Radioresistance is common in the treatment of triple-negative breast cancer (TNBC), but the molecular mechanisms involved remain unclear. Herein, we reveal that tripartite motif-containing protein 32 (TRIM32) is upregulated in TNBC and is negatively associated with survival of TNBC patients. Radiotherapy resulted in enhanced expression of TRIM32, whereas TRIM32 depletion reduced TNBC radioresistance in vitro and in vivo. Mechanistically, radiotherapy promoted the association between TRIM32 and nuclear STAT3, which suppressed TC45-induced dephosphorylation of STAT3, resulting in increased STAT3 transcriptional activation and TNBC radioresistance. Finally, we demonstrated that TRIM32 and STAT3 phosphorylation are co-expressed in TNBC tissues. Moreover, high expression of TRIM32 and STAT3 phosphorylation is positively linked to poor prognosis of TNBC patients.

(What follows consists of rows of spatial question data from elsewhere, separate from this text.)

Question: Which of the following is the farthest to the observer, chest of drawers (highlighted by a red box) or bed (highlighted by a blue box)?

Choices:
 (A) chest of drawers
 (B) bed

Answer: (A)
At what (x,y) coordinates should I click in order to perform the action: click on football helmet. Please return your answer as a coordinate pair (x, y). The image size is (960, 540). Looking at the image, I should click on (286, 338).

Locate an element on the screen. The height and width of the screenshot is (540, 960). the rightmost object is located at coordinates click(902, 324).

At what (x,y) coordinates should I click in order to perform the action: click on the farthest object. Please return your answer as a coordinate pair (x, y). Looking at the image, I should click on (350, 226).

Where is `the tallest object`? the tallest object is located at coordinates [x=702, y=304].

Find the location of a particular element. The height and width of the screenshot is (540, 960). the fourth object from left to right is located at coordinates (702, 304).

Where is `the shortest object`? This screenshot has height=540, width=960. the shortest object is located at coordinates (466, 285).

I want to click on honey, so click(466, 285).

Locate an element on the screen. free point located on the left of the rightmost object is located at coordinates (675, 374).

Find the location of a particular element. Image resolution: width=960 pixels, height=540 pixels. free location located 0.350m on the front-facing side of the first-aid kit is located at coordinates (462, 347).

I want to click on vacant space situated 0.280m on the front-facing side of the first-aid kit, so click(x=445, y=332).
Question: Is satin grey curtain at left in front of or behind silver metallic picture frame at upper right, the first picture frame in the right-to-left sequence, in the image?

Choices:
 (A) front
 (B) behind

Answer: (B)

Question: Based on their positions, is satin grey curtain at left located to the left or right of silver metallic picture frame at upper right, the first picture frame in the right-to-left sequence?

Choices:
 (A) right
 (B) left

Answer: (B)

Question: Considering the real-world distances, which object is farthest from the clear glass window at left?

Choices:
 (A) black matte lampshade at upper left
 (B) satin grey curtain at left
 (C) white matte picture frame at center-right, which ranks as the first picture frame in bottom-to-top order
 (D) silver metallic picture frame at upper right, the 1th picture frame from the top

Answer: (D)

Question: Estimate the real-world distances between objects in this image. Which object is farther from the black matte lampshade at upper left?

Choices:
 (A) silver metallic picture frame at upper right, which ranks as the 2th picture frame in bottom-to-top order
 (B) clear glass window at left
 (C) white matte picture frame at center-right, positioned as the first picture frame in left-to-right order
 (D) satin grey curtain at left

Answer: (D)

Our study demonstrates that TRIM32 is a novel target for predicting radioresistance in TNBC patients.

Automated summary

This study reveals that TRIM32 is upregulated and negatively associated with survival of TNBC patients. Radiotherapy enhances the expression of TRIM32, while depletion of TRIM32 reduces TNBC radioresistance. Mechanistically, radiotherapy promotes the association between TRIM32 and nuclear STAT3, which suppresses TC45-induced dephosphorylation of STAT3, resulting in increased STAT3 transcriptional activation and TNBC radioresistance. TRIM32 and STAT3 phosphorylation are co-expressed in TNBC tissues and correlated with poor prognosis of TNBC patients.